No último sábado, tinha tempo de sobra e resolvi preenchê-lo assistindo a filmes. Aleatoriamente, escolhi dois que, no fim das contas, me fizeram refletir sobre o mesmo tema: não nos conhecemos a nós mesmos.
Comecei pelo brasileiro “Desculpe o transtorno”, de Tomás Portella. A tentativa da produção é de transformar em comédia a história de um homem, vivido por Gregório Duvivier, que tem duas personalidades: o Duca, carioca debochado, e o Eduardo, o cara certinho e reprimido. Ele se apaixona por Bárbara, na pele de Clarice Falcão, que também evita olhar para a própria vida ao se preocupar em demasia com os dramas alheios.
Na sequência, fui ver “A intrometida”, no qual a viúva Marnie (Susan Sarandon) se vê perdida ao perder o marido. Ela não consegue conduzir a própria liberdade, o dinheiro na conta, os mais íntimos desejos e acaba se afastando dela mesma ao tentar viver a rotina da filha Lori (Rose Byrne) e de desconhecidos a sua volta.
Ambas as narrativas são ficção, mas cheias de personagens reais. Quantos de nós nos encaramos como verdadeiros estranhos? Há tempos, concluí que desde que nascemos somos moldados pelos desejos e mandos do outros.
Criamos um roteiro de vida para caber nas expectativas dos nossos pais, depois, para sermos aceitos pelos nossos amigos, mais adiante, para atrair o olhar e ganhar o amor do sexo oposto. Nos esforçamos o tempo todo para cumprir as normas do trabalho, a etiqueta social e alcançar o pódio construído pela sociedade.

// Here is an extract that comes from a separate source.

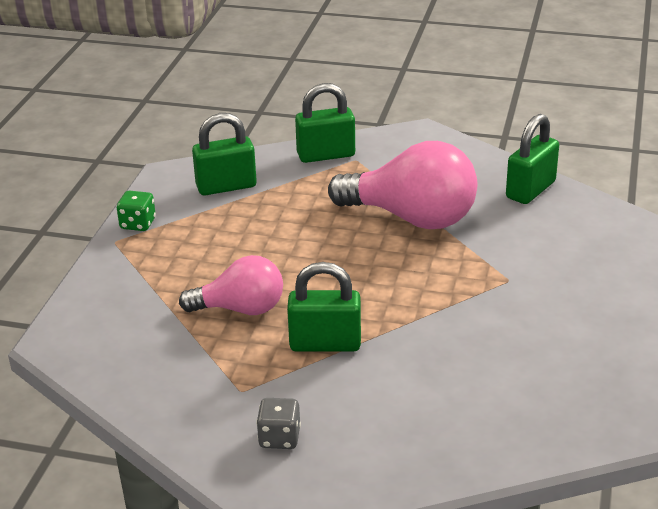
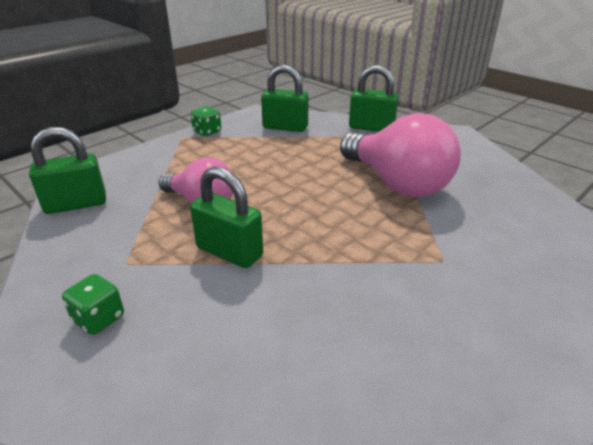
camera: 30 degrees right, 0 degrees up
grey dice [256,398,301,449] -> green dice [62,274,124,335]
green padlock [506,114,559,204] -> green padlock moved to [29,127,106,214]

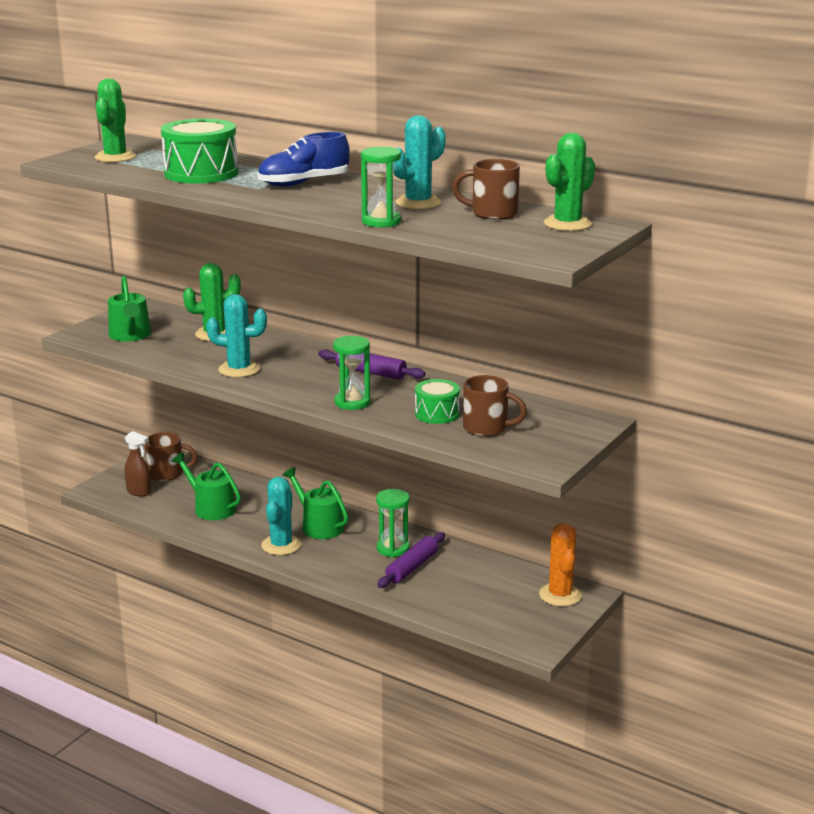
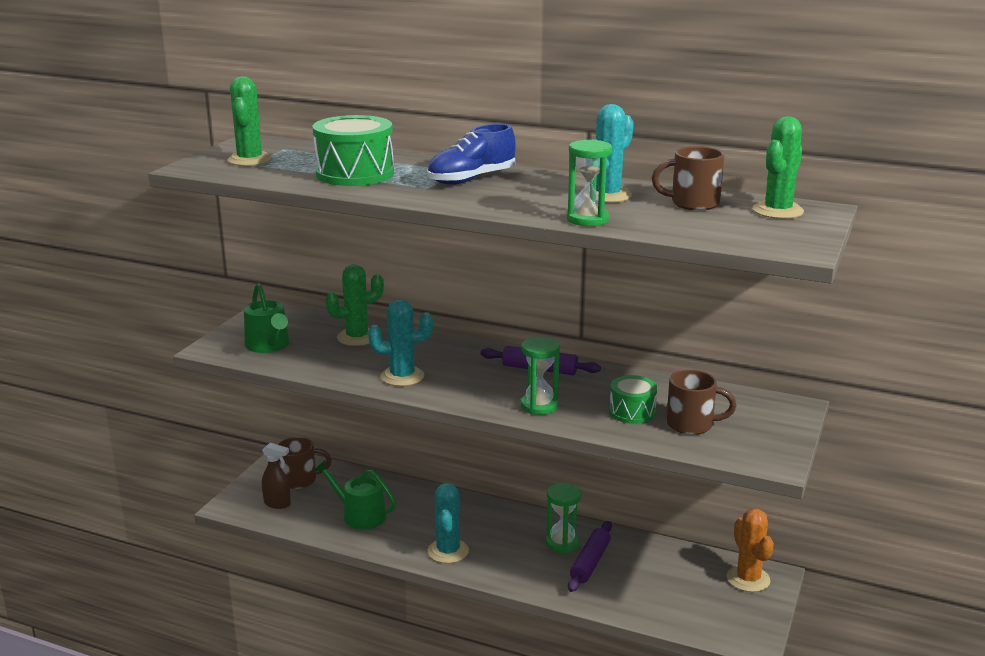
camera: 10 degrees left, 0 degrees up
green watering can [283,467,348,539] -> none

Enquanto isso, nossa essência se encolhe e desaparece diante nos holofotes externos. A luz que esperamos que nos ilumine externamente ofusca nossa vista para olharmos para dentro. Outras vezes, nossa identidade não cabe dentro dos moldes impostos social e culturalmente: explode e grita até ganhar espaço. Sorte de quem a resgata e a liberta.
Foi o que aconteceu com o Eduardo no filme. Durante toda a vida foi o que o pai desejou que ele fosse, mas esqueceu de ouvir o que queria ser. Até que um dia, sua verdadeira essência pediu socorro, e de forma exagerada, o filme mostra que ele se transforma em Duca, o cara que ele gostaria de ter sido.
Tanto medo de atender nossos próprios sonhos e instintos, que ocupamos a mente com a vida do outro. Foi assim com Marnie, que começou a viver a história de desconhecidos e da filha para não ter que traçar seu próprio destino. Mesmo acontece com Bárbara, do enredo brasileiro, que faz de tudo para aliviar a dor do outro para estar enrolada demais para olhar para as próprias.
Eu também poderia viver qualquer um desses três personagens. Também passei muito tempo tentando seguir as regras impostas por alguém para merecer, ao final, uma medalha de ouro e aplausos. Se conhecer dá medo e uma certeza amendrontadora: a de que só você pode saber como se fazer feliz.